Material to process:
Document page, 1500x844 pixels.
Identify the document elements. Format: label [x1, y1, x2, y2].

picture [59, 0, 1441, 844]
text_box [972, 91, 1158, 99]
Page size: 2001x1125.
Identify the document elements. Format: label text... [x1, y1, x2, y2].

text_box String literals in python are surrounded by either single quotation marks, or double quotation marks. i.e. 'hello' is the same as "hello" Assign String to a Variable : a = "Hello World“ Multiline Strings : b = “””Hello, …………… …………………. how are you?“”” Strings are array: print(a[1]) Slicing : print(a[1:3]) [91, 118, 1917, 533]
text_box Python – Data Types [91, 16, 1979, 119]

Description of the task: Write out an exact transcription of the line with "Page size: 2001x1125." and of each line after it; stop at the end of the records.

Answer space:
Page size: 2001x1125.
Identify the document elements. Format: label text... [x1, y1, x2, y2].

text_box String literals in python are surrounded by either single quotation marks, or double quotation marks. i.e. 'hello' is the same as "hello" Assign String to a Variable : a = "Hello World“ Multiline Strings : b = “””Hello, …………… …………………. how are you?“”” Strings are array: print(a[1]) Slicing : print(a[1:3]) [91, 118, 1917, 533]
text_box Python – Data Types [91, 16, 1979, 119]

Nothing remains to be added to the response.